Now that these first conclusions have been drawn, two months after the event, the VIV organisation plans to look at Mexico mainly as a strong, local growth market. Mexico might not be a stepping stone to other growth markets on the South American continent but, with more than 100 million inhabitants, the country offers tremendous opportunities for the animal husbandry sector. Mexico is already the world’s fourth-largest producer of animal feed. The country occupies fifth place in the global egg production ratings. The Mexicans import huge quantities for their meat consumption, which is why the approximately 100 international exhibitors (a total of approximately 200 exhibitors) find this large, local market for poultry, pigs and dairy farming interesting.

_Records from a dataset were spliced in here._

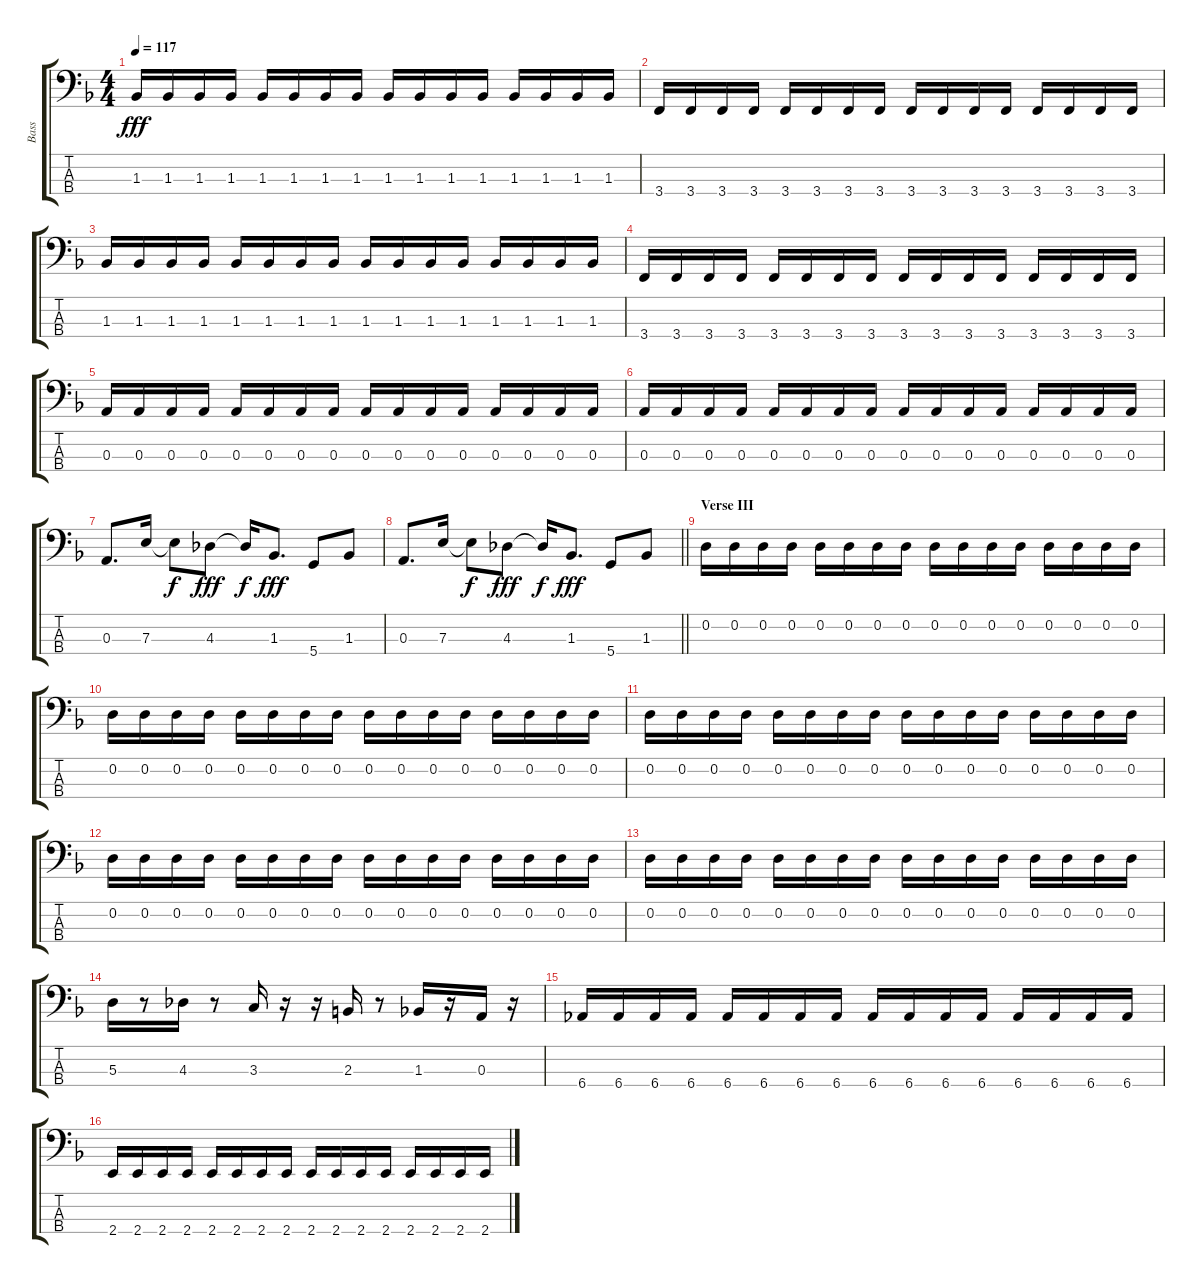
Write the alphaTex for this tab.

\track ("Bass" "Bass") {instrument electricbassfinger}
\staff {score tabs}
\tuning (G2 D2 A1 D1) {hide}
\ts (4 4)
\tempo 117
\clef f4
\ks f
1.3.16{dy fff} 1.3.16 1.3.16 1.3.16 1.3.16 1.3.16 1.3.16 1.3.16 1.3.16 1.3.16 1.3.16 1.3.16 1.3.16 1.3.16 1.3.16 1.3.16 |
3.4.16 3.4.16 3.4.16 3.4.16 3.4.16 3.4.16 3.4.16 3.4.16 3.4.16 3.4.16 3.4.16 3.4.16 3.4.16 3.4.16 3.4.16 3.4.16 |
1.3.16 1.3.16 1.3.16 1.3.16 1.3.16 1.3.16 1.3.16 1.3.16 1.3.16 1.3.16 1.3.16 1.3.16 1.3.16 1.3.16 1.3.16 1.3.16 |
3.4.16 3.4.16 3.4.16 3.4.16 3.4.16 3.4.16 3.4.16 3.4.16 3.4.16 3.4.16 3.4.16 3.4.16 3.4.16 3.4.16 3.4.16 3.4.16 |
0.3.16 0.3.16 0.3.16 0.3.16 0.3.16 0.3.16 0.3.16 0.3.16 0.3.16 0.3.16 0.3.16 0.3.16 0.3.16 0.3.16 0.3.16 0.3.16 |
0.3.16 0.3.16 0.3.16 0.3.16 0.3.16 0.3.16 0.3.16 0.3.16 0.3.16 0.3.16 0.3.16 0.3.16 0.3.16 0.3.16 0.3.16 0.3.16 |
0.3.8{d} 7.3.16 7.3{t}.8{dy f} 4.3.8{dy fff} 4.3{t}.16{dy f} 1.3.8{d dy fff} 5.4.8 1.3.8 |
\barLineRight lightlight
0.3.8{d} 7.3.16 7.3{t}.8{dy f} 4.3.8{dy fff} 4.3{t}.16{dy f} 1.3.8{d dy fff} 5.4.8 1.3.8 |
\section ("" "Verse III")
0.2.16 0.2.16 0.2.16 0.2.16 0.2.16 0.2.16 0.2.16 0.2.16 0.2.16 0.2.16 0.2.16 0.2.16 0.2.16 0.2.16 0.2.16 0.2.16 |
0.2.16 0.2.16 0.2.16 0.2.16 0.2.16 0.2.16 0.2.16 0.2.16 0.2.16 0.2.16 0.2.16 0.2.16 0.2.16 0.2.16 0.2.16 0.2.16 |
0.2.16 0.2.16 0.2.16 0.2.16 0.2.16 0.2.16 0.2.16 0.2.16 0.2.16 0.2.16 0.2.16 0.2.16 0.2.16 0.2.16 0.2.16 0.2.16 |
0.2.16 0.2.16 0.2.16 0.2.16 0.2.16 0.2.16 0.2.16 0.2.16 0.2.16 0.2.16 0.2.16 0.2.16 0.2.16 0.2.16 0.2.16 0.2.16 |
0.2.16 0.2.16 0.2.16 0.2.16 0.2.16 0.2.16 0.2.16 0.2.16 0.2.16 0.2.16 0.2.16 0.2.16 0.2.16 0.2.16 0.2.16 0.2.16 |
5.3.16 r.8 4.3.16 r.8 3.3.16 r.16 r.16 2.3.16 r.8 1.3.16 r.16 0.3.16 r.16 |
6.4.16 6.4.16 6.4.16 6.4.16 6.4.16 6.4.16 6.4.16 6.4.16 6.4.16 6.4.16 6.4.16 6.4.16 6.4.16 6.4.16 6.4.16 6.4.16 |
2.4.16 2.4.16 2.4.16 2.4.16 2.4.16 2.4.16 2.4.16 2.4.16 2.4.16 2.4.16 2.4.16 2.4.16 2.4.16 2.4.16 2.4.16 2.4.16
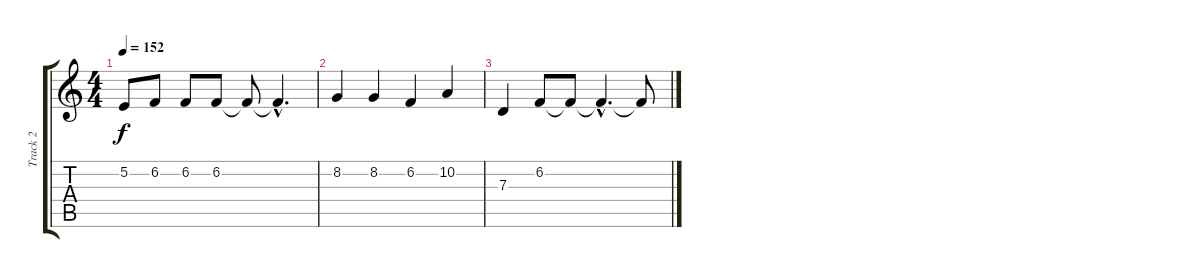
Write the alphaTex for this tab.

\track ("Track 2" "Track 2") {instrument choiraahs}
\staff {score tabs}
\tuning (E4 B3 G3 D3 A2 E2) {hide}
\ts (4 4)
\tempo 152
\clef g2
\ks c
5.2.8{dy f} 6.2.8 6.2.8 6.2.8 6.2{t}.8 6.2{hac t}.4{d} |
8.2.4 8.2.4 6.2.4 10.2.4 |
7.3.4 6.2.8 6.2{t}.8 6.2{hac t}.4{d} 6.2{t}.8
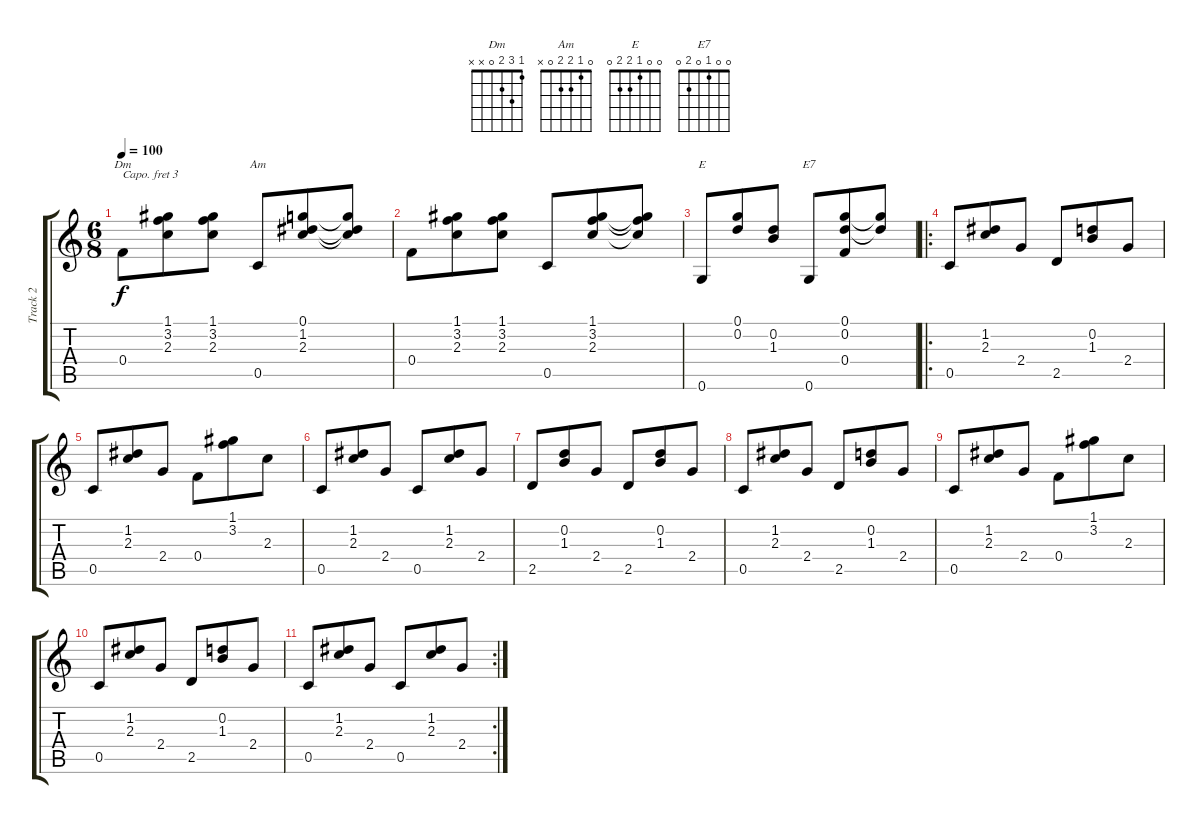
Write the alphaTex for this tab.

\track ("Track 2" "Track 2") {instrument acousticguitarsteel}
\staff {score tabs}
\capo 3
\tuning (E4 B3 G3 D3 A2 E2) {hide}
\chord ("Dm" 1 3 2 0 x x)
\chord ("Am" 0 1 2 2 0 x)
\chord ("E" 0 0 1 2 2 0)
\chord ("E7" 0 0 1 0 2 0)
\ts (6 8)
\tempo 100
\clef g2
\ks c
0.4.8{ch "Dm" dy f} (1.1 3.2 2.3).8 (1.1 3.2 2.3).8 0.5.8{ch "Am"} (0.1 1.2 2.3).8 (0.1{t} 1.2{t} 2.3{t}).8 |
0.4.8 (1.1 3.2 2.3).8 (1.1 3.2 2.3).8 0.5.8 (1.1 3.2 2.3).8 (1.1{t} 3.2{t} 2.3{t}).8 |
0.6.8{ch "E"} (0.1 0.2).8 (0.2 1.3).8 0.6.8{ch "E7"} (0.1 0.2 0.4).8 (0.1{t} 0.2{t}).8 |
\ro
0.5.8 (1.2 2.3).8 2.4.8 2.5.8 (0.2 1.3).8 2.4.8 |
0.5.8 (1.2 2.3).8 2.4.8 0.4.8 (1.1 3.2).8 2.3.8 |
0.5.8 (1.2 2.3).8 2.4.8 0.5.8 (1.2 2.3).8 2.4.8 |
2.5.8 (0.2 1.3).8 2.4.8 2.5.8 (0.2 1.3).8 2.4.8 |
0.5.8 (1.2 2.3).8 2.4.8 2.5.8 (0.2 1.3).8 2.4.8 |
0.5.8 (1.2 2.3).8 2.4.8 0.4.8 (1.1 3.2).8 2.3.8 |
0.5.8 (1.2 2.3).8 2.4.8 2.5.8 (0.2 1.3).8 2.4.8 |
\rc 2
0.5.8 (1.2 2.3).8 2.4.8 0.5.8 (1.2 2.3).8 2.4.8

"It goes without saying that we have serious plans to invest more in this country. Our format - not just the exhibition, but an interactive platform for knowledge exchange - has obvious potential. By working more closely with the large local producer associations we hope to offer the industry better access and more perspective in Mexico. This will ultimately reinforce VIV's right to exist; after all, we represent and are part of the industry", says Guus van Ham.
Van Ham refers to the 2012 exhibition as 'a great improvement' over the first event organised in 2010.
"A very strong exhibition. We are very well positioned in the animal feed area and we are also on the right track in animal housing. However, we want to create more support in the rest of the chain; not only with respect to the physical exhibition floor area, but also via the peripheral programmes," says the exhibition organiser. A number of different congresses and seminars were linked to FIGAP / VIV Mexico, such as the feed production school, with participant training and certification. An international framework congress on avian influenza was also organised, in which local and international veterinary experts shared knowledge with a packed audience.
Finally there was a meeting of Conafab (Consejo Nacional de Fabricantes de Alimentos Balanceados y de la Nutrición Animal), organised for producers of animal feed, that was highly successful, and some 'big names' appeared at the round table on food safety organised by WATT Publishing.